As license restoration lawyers, we regularly hear common questions about the process, and we are happy to answer them. The more you know about how the license reinstatement process works, the more you can prepare yourself for the days and weeks ahead.
Following are answers to several frequently asked questions about DUIs and licensing.
Is DUI expungement the same thing as license reinstatement?
No. DUI expungement clears your record completely; only law enforcement officers can still see this information. When your license is reinstated, the DUI remains on your record.
Does it matter how long ago I lost my license?
It can in a couple ways.
First of all, how many times you have had a DUI will affect how long your license is revoked or suspended.
Whether the DUI was treated as a misdemeanor or felony will make a difference as well. Typically, a first DUI is a misdemeanor, but if someone was seriously hurt or killed as a result of your impaired driving, it would be considered a felony.
Finally, if you’re trying to get a single DUI expunged in Michigan, the incident must have occurred at least five years prior to your request to get your license back.
Does it matter if I’ve had arrests since my DUI or OWI?
Subsequent arrests after a DUI or OWI could affect your license restoration attempt, particularly if the cause for the arrest could be associated with drinking or drug use. For example, if the subsequent arrest was due to fighting when sober, this may raise a red flag, as intoxication frequently leads to violence.
If I choose against a license restoration lawyer and represent myself, would that hurt my chances?
You can represent yourself, but it’s strongly discouraged. If your license is revoked, the process to get it back is very detailed, and any oversight, discrepancy, or inconsistency could harm your chances. If the board refuses to restore your license, you can’t try again for another year.
An experienced license restoration lawyer, on the other hand, would help you obtain the proper documentation and prepare you to present your case to the board.
I can’t afford a license restoration lawyer. What are my options?
If you can’t afford a lawyer, there are several charitable resources throughout Michigan that may be able to help.
If you’re interested in starting the license restoration process with the help of a professional license restoration lawyer, please contact me for a free consultation.
My DUI is in another state.

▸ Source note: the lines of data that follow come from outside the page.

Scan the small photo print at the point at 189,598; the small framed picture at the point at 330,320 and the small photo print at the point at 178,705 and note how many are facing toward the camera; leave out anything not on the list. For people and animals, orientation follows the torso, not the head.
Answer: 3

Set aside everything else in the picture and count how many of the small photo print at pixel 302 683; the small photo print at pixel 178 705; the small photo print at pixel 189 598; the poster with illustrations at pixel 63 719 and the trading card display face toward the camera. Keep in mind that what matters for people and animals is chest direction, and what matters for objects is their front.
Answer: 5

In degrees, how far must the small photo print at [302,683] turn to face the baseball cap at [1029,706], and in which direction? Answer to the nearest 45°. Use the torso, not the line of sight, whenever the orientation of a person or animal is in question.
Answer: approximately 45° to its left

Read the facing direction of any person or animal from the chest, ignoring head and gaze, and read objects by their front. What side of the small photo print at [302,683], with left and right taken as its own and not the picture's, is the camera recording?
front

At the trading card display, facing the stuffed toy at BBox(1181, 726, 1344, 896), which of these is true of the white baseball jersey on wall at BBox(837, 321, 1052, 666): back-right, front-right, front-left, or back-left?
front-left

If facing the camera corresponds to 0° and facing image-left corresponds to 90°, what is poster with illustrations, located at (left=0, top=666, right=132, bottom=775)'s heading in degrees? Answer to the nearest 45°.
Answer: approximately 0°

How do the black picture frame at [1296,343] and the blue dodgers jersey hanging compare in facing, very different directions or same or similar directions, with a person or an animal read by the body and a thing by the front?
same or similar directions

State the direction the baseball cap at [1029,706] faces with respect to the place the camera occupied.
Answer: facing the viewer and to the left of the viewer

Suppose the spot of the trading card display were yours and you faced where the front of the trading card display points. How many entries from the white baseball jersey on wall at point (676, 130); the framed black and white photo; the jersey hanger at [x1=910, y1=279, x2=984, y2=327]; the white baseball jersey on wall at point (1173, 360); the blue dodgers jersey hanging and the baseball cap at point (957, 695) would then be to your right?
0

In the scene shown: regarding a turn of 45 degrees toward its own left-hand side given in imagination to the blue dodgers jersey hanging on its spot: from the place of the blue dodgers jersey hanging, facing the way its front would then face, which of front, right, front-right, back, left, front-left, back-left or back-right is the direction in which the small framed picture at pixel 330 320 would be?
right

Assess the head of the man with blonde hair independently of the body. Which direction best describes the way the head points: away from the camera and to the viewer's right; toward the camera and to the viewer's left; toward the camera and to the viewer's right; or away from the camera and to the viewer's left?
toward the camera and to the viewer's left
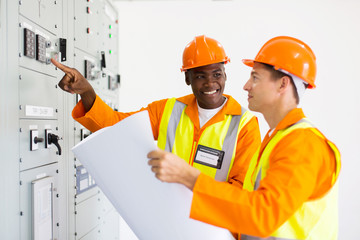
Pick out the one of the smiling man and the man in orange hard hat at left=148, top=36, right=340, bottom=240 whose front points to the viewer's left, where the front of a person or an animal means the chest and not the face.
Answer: the man in orange hard hat

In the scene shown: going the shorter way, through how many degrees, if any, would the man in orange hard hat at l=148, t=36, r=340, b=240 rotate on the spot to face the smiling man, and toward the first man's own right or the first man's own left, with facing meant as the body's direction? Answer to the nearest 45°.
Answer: approximately 45° to the first man's own right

Does that affect my Michigan license restoration?
Your driving record follows you almost anywhere throughout the United States. This is based on Driver’s License Compact Act 621 of 2018, which allows for the sharing of information among states regarding convictions, records, driver’s licenses, withdrawals, and other data relevant to the driver license process.
What if I have a valid license in my current state of residence?

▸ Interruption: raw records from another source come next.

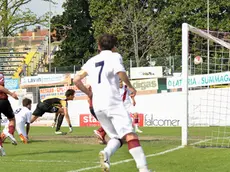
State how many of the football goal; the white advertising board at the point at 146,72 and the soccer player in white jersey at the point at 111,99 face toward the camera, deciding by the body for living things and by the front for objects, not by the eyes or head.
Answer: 1

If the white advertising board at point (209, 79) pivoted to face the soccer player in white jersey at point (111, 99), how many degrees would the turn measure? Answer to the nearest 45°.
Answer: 0° — it already faces them

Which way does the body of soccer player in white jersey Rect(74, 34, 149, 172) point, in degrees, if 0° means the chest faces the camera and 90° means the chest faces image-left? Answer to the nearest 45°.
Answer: approximately 225°

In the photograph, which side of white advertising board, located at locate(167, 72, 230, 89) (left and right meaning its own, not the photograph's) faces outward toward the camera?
front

Whether you resided in Michigan at the time or not, if your license is suspended or revoked here, you can’t get a license in another state. The state of Michigan would have a hold on your license until the issue is resolved.
However, if you already had a valid license in a different state and your license was then revoked due to a DUI in Michigan, you can still drive in other states.
The issue becomes confusing, however, when you consider the fact that your driving record applies in all states, as noted in the previous answer. Therefore, if you have one DUI in one state and get a second in any other state, it would be considered two DUIs, not only one per state.
This area can get rather complicated, so we recommend speaking with a license restoration attorney for specifics in your case.
Does a judge handle these cases?
The cases are actually handled by a Michigan Department State board, and you would apply to the Office of Hearings and Administrative Oversight.
I will begin by speaking with you to understand the various factors in your situation.
We will then devise an action plan, part of which will involve obtaining at least five letters of support from individuals in the community. You will also have to obtain a drug screen, as well as a substance use evaluation from a state-licensed substance abuse counselor, and I will review both of them.
Once you have obtained the letters and completed the testing, I will file your case and then prepare you for the hearing. The last step will be the hearing itself, which I would attend with you and during which you and others can testify on your behalf.